Она положила медвежонка рядом и открыла блокнот. На очередной странице аккуратным почерком появилась новая запись: “5 сентября. Умерла соседка мамы, тётя Линда. Та, что всегда давала мне пирожки с капустой и говорила, что девочке надо быть послушной. Найдена на кухне, сгорела кастрюля супа”.

– Ты её любила? – спросил он.

– Я её боялась, – спокойно ответила Саори. – Она так громко присутствовала в соседней квартире, что её голос казался частью стен. Когда родители ругались, я иногда представляла, что их перекрикивает она – и поэтому становилось ещё страшнее. Её смерть… – она на секунду задумалась, подбирая точное слово, – это как выключение фонового шума детства. Вроде бы тише, а пустота резонирует.

Она аккуратно дописала: “Шум детства отключён”. Кай поймал себя на мысли, что её блокнот всё больше походил на странную карту её собственной жизни, только с обратной стороны. Не события, а потери. Не приобретения, а вычитания. Как если бы кто-то вёл бухгалтерию по убыточным сделкам, зная, что именно они и есть настоящая история компании.

– В детстве, – продолжила она вдруг, не отрывая взгляда от блокнота, – я думала, что умирают только старые и больные. И что смерть – это нечто… тяжёлое, громоздкое, как большой шкаф, который с трудом выносят через узкую дверь. А потом поняла, что она бывает микроскопической. Как точка в конце предложения. Никакого шкафа, просто щелчок: “дальше смысла не будет”. Мы привыкли замечать только большие смерти – похороны, новости, траур. А маленькие, повседневные – они вечно проходят мимо отчёта. Когда ты понимаешь, что больше не вернёшься к тому дому. Или к той привычке. Или к тому человеку, с которым ничего катастрофического не произошло, вы просто перестали писать друг другу.

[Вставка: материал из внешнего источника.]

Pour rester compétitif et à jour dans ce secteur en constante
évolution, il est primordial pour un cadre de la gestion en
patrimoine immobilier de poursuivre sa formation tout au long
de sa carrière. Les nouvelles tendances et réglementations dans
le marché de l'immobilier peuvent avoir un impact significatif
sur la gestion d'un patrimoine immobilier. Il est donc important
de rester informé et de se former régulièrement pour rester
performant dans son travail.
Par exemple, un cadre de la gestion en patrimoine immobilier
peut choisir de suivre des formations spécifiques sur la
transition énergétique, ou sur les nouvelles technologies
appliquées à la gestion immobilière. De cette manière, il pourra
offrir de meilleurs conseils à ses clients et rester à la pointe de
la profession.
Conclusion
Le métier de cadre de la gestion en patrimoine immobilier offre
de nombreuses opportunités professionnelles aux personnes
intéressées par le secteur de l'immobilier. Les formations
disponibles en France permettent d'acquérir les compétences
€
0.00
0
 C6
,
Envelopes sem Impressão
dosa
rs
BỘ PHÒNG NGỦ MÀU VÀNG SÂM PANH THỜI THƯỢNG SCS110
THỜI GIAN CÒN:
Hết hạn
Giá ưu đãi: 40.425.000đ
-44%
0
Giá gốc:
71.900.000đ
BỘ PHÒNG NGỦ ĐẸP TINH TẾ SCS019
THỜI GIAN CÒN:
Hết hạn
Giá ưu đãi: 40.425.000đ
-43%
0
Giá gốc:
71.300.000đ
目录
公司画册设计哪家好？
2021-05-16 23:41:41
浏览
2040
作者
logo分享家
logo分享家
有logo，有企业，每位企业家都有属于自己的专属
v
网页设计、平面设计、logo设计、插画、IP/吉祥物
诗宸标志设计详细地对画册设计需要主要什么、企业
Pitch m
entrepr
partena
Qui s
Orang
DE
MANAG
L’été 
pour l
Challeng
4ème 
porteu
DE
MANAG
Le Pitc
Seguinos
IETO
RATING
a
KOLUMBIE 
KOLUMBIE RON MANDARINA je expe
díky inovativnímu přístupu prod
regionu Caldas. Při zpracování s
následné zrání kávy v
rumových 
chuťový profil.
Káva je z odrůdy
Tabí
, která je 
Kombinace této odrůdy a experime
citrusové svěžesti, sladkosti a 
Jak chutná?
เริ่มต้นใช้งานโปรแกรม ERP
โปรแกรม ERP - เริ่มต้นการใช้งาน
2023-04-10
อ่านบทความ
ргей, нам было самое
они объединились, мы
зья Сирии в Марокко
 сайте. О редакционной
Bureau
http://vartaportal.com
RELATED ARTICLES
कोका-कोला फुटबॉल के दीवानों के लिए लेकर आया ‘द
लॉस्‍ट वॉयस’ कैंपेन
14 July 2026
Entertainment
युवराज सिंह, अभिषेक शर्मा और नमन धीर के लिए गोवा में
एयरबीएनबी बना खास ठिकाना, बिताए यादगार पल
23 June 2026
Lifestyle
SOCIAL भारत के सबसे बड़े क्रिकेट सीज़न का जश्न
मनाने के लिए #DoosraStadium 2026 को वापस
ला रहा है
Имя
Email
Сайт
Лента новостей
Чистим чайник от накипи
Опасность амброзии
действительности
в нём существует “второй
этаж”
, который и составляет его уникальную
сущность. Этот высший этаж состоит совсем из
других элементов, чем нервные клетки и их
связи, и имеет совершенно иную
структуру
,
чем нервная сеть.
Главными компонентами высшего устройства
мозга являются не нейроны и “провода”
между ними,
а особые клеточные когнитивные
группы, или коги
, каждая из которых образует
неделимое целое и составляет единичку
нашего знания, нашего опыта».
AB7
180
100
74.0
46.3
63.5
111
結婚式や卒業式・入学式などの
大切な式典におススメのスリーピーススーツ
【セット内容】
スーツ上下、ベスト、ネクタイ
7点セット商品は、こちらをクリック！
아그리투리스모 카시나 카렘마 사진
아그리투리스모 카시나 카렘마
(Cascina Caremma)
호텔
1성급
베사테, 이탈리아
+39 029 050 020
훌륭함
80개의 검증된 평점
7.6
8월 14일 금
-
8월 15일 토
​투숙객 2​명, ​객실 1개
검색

Он вспомнил свой первый по‑настоящему осознанный “конец” – не смерть, а уход одноклассника, с которым он годами сидел за одной партой. Семья мальчика переехала в другой город. Никакой трагедии: они пожали руки, пообещали “писать”, разошлись по новым школам. Через год имя этого мальчика осталось только в подписях к старым фотографиям. И в очередной раз, перебирая их, Кай поймал себя на мысли, что даже не уверен, правильно ли помнит его лицо. Это была одна из первых маленьких смертей в его личной статистике – смерть совместности без права на траур.

– Мы все, – тихо сказал он, – живы только наполовину. Вторая половина – уже архив. То, что никогда не повторится. Дома, которые снесли. Люди, которых забрали вовремя, в отличие от тебя. Или не вовремя.

– Жизнеспособность, – откликнулась Саори, – это ведь не просто умение держаться на плаву. Это способность выдерживать бесконечную череду маленьких смертей, не делая вид, что их не было. Не обесценивать. Не говорить: “Пустяки, ерунда, пройдёт”. А признавать: да, это конец чего‑то. Маленький, но конец. И при этом – продолжать двигаться. Не таща за собой кладбище в рюкзаке, но и не делая вид, что рюкзак пустой.